I truly understand, I lived with a lot of anger and bitterness over losing my son and I too, shut out the world. But there were times I wanted to scream to the world...I JUST LOST MY SON!!! I would cry at anything, and when we lost him I just wanted to go with him....our children should never leave this world without us. When we lost our son he had two little boys 6 & 9. We wanted to do everything possible to keep them going, and often we would just cry together. One year after losing their dad, my oldest grandson was diagnosed with the same disease at the age of 10. By the time he was 16 he had endured 38 surgeries and after that a 5 organ transplant. He was re-living all he watched his dad go through, and at the age of 18...we lost him as well. At this point I just wanted to die...again! He had no childhood and was such a good kid. This pretty much pushed me on over the edge. I realized that I had 2 other grandsons, my own two adult children and a husband of which none could have endured any more losses. This is what brought me here...I felt I had to do something positive so that my son and grandson's passings were not in vain. By helping others I help myself. Not a day goes by that I don't cry for both of them and I feel like a mere shell of my former self. So much of me went with them. Their ashes sit side-by-side in my daughter-in-law's home and I can't bear to even look in that direction. Being there for my family is what has kept me going. I wish I had some magic words to help you through this, but there are none. I had to go on medication (still on it) and I feel it has saved my life. You may want to consider this...at least for awhile, because the pain is immense and some things are just too big for us to handle on our own. Losing a child is a million times worse than we could ever imagine. Do what it takes to remember your daughter...for me it was a story I wrote to him and framed. Below it was a planter with artificial ivy and an angel sitting on it. I hung everything that represented who he was...a little baseball bat, football, etc. It somehow gave me comfort. You have to go through the grief, pain,anger, questions....everything. But you won't walk alone...at night go out and look up and find the brightest star and know that it's her smiling down on you. I wish all of you peace in your hearts....and I hope it helps to know that others have been where you are and truly care, and we all walk that path with you every day. God Bless all of you....

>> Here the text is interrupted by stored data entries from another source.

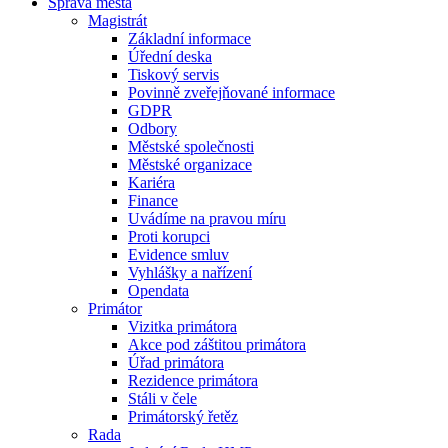
Správa města
Magistrát
Základní informace
Úřední deska
Tiskový servis
Povinně zveřejňované informace
GDPR
Odbory
Městské společnosti
Městské organizace
Kariéra
Finance
Uvádíme na pravou míru
Proti korupci
Evidence smluv
Vyhlášky a nařízení
Opendata
Primátor
Vizitka primátora
Akce pod záštitou primátora
Úřad primátora
Rezidence primátora
Stáli v čele
Primátorský řetěz
Rada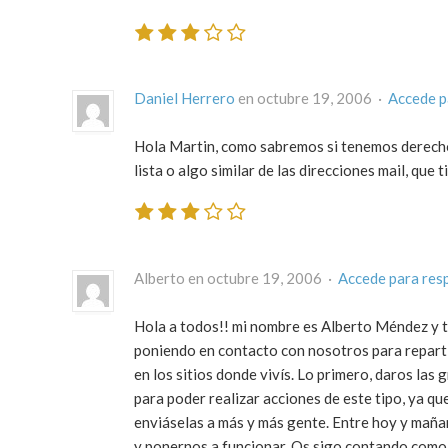
Daniel Herrero
en octubre 19, 2006 ·
Accede p
Hola Martin, como sabremos si tenemos derecho 
lista o algo similar de las direcciones mail, que 
Alberto en octubre 19, 2006 ·
Accede para res
Hola a todos!! mi nombre es Alberto Méndez y t
poniendo en contacto con nosotros para repart
en los sitios donde vivís. Lo primero, daros l
para poder realizar acciones de este tipo, ya 
enviáselas a más y más gente. Entre hoy y maña
y ponernos a funcionar. Os sigo contando como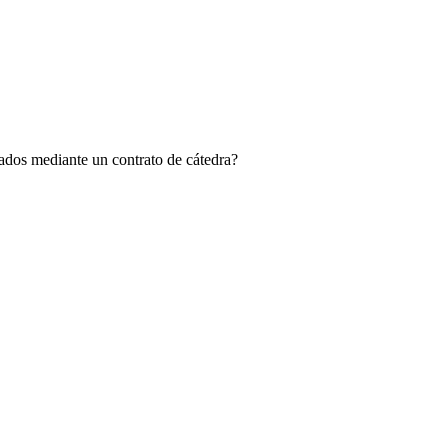
eados mediante un contrato de cátedra?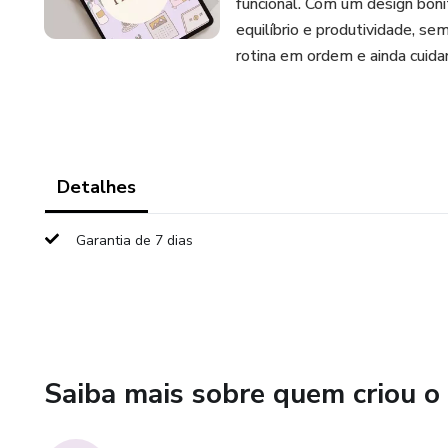
funcional. Com um design boni
equilíbrio e produtividade, s
rotina em ordem e ainda cuidar
Detalhes
Garantia de 7 dias
Saiba mais sobre quem criou o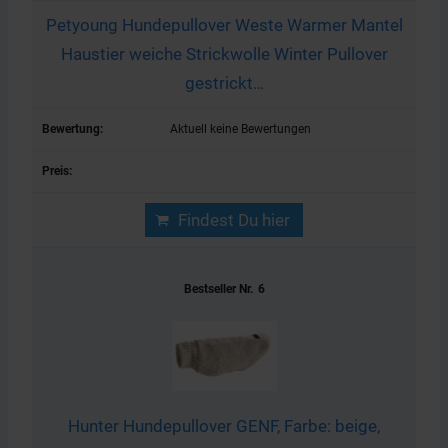
Petyoung Hundepullover Weste Warmer Mantel
Haustier weiche Strickwolle Winter Pullover
gestrickt…
Aktuell keine Bewertungen
Findest Du hier
6
Hunter Hundepullover GENF, Farbe: beige,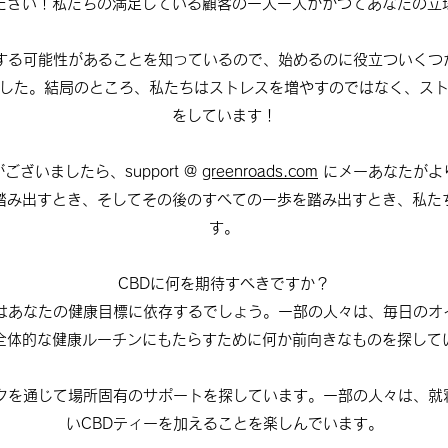
ださい！私たちの満足している顧客の一人一人がかつてあなたの立
乱する可能性があることを知っているので、始めるのに役立ついくつ
した。結局のところ、私たちはストレスを増やすのではなく、ス
をしています！
ざいましたら、support @
greenroads.com
にメーあなたがよ
踏み出すとき、そしてその後のすべての一歩を踏み出すとき、私た
す。
CBDに何を期待すべきですか？
験はあなたの健康目標に依存するでしょう。一部の人々は、毎日のオ
全体的な健康ルーチンにもたらすために何か前向きなものを探して
ックを通じて場所固有のサポートを探しています。一部の人々は、就
いCBDティーを加えることを楽しんでいます。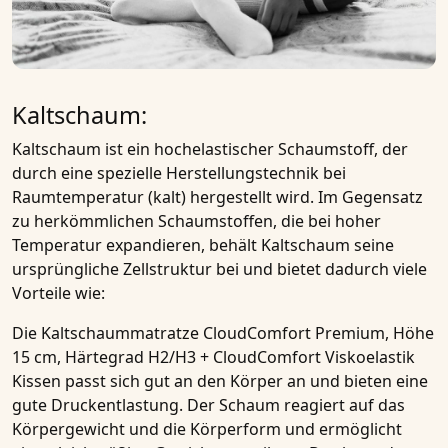
Kaltschaum:
Kaltschaum
ist ein hochelastischer Schaumstoff, der
durch eine spezielle Herstellungstechnik bei
Raumtemperatur (kalt) hergestellt wird. Im Gegensatz
zu herkömmlichen Schaumstoffen, die bei hoher
Temperatur expandieren, behält
Kaltschaum
seine
ursprüngliche Zellstruktur bei und bietet dadurch viele
Vorteile wie:
Die
Kaltschaummatratze CloudComfort Premium, Höhe
15 cm, Härtegrad H2/H3 + CloudComfort Viskoelastik
Kissen
passt sich gut an den Körper an und bieten eine
gute Druckentlastung. Der Schaum reagiert auf das
Körpergewicht und die Körperform und ermöglicht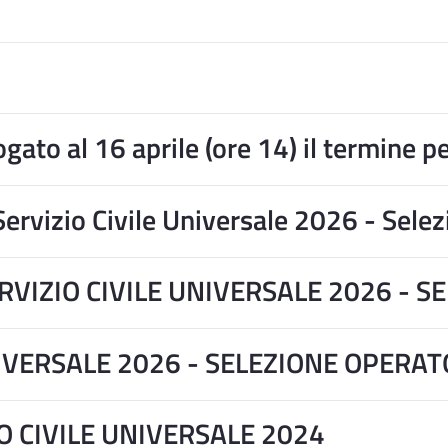
ogato al 16 aprile (ore 14) il termine 
ervizio Civile Universale 2026 - Selez
SERVIZIO CIVILE UNIVERSALE 2026 - 
NIVERSALE 2026 - SELEZIONE OPERAT
O CIVILE UNIVERSALE 2024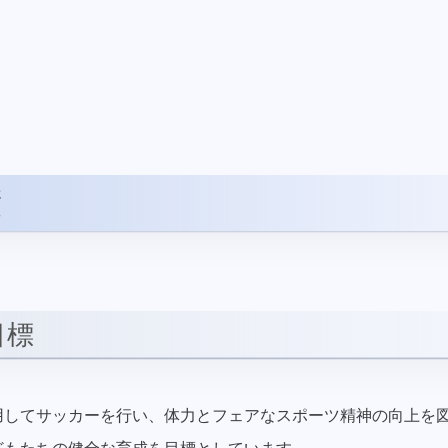
績
目標
用してサッカーを行い、体力とフェアなスポーツ精神の向上を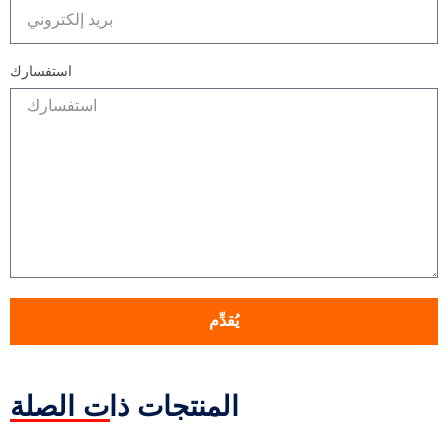
استفسارك
يُقدِّم
المنتجات ذات الصلة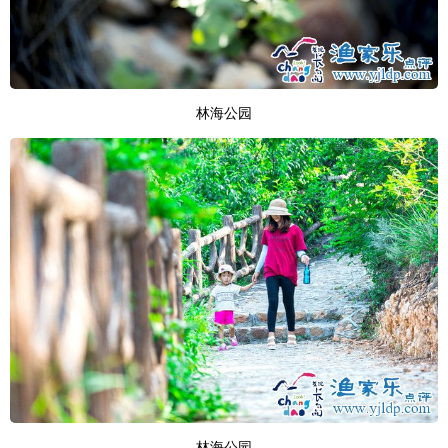
林海公园
林海公园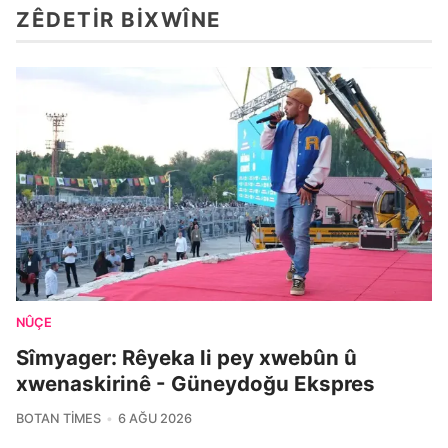
ZÊDETIR BIXWÎNE
NÛÇE
Sîmyager: Rêyeka li pey xwebûn û
xwenaskirinê - Güneydoğu Ekspres
BOTAN TIMES
6 AĞU 2026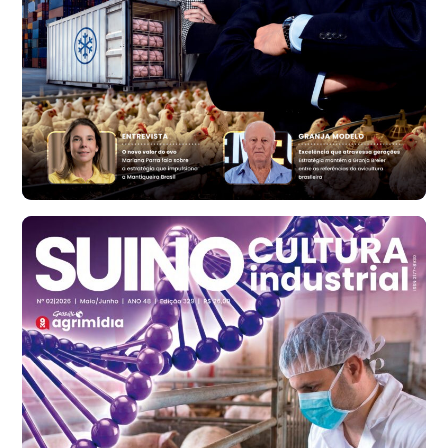
RS
R$ 1.314,61
t
Ovo Vermelho - Regional
Vermelho
R$ 171,61
cx
Ovo Branco - Regional
Santa Maria do Jetibá (ES)
R$ 140,74
cx
Ovo Branco - Regional
Recife (PE)
R$ 147,74
cx
Ovo Vermelho - Regional
Recife (PE)
R$ 157,72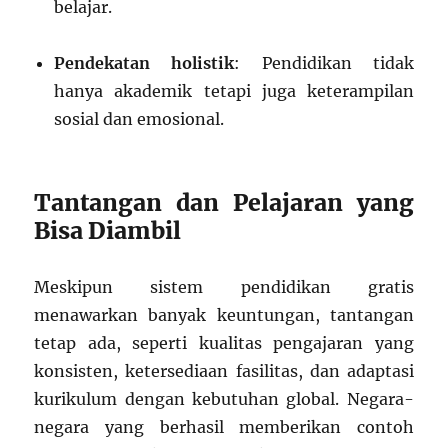
belajar.
Pendekatan holistik
: Pendidikan tidak
hanya akademik tetapi juga keterampilan
sosial dan emosional.
Tantangan dan Pelajaran yang
Bisa Diambil
Meskipun sistem pendidikan gratis
menawarkan banyak keuntungan, tantangan
tetap ada, seperti kualitas pengajaran yang
konsisten, ketersediaan fasilitas, dan adaptasi
kurikulum dengan kebutuhan global. Negara-
negara yang berhasil memberikan contoh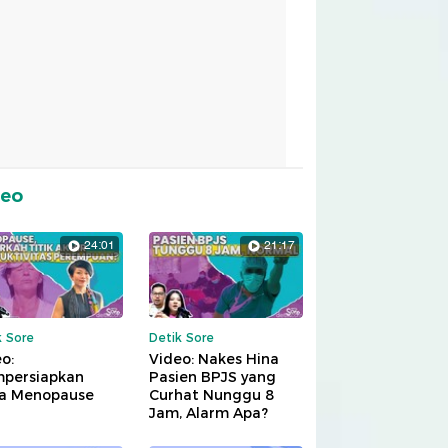
deo
24:01
21:17
k Sore
Detik Sore
o:
Video: Nakes Hina
persiapkan
Pasien BPJS yang
a Menopause
Curhat Nunggu 8
Jam, Alarm Apa?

I thank you so much for your reply,there are days when i just feel like my own soul is hurting so badly,i just feel numb and other than making sure she is comfortable i have trouble completing a simple task i feel terrible fear and helplessness,i am sure you would know exactly how this tragic journey is.I have found myself just shutting the world out and trying to be so strong,but live every waking moment in fear and the horrible wait of watching her body struggle everyday.I know when her suffering is over she will be in a better place,how did you get through watching your child suffer and how did you cope on the daily basis
Its just so sad and overwhelming,I commend your bravery for giving such an incredible gift of your time to help those who are hurting and trying to make sense of the grief that takes our lives hostage.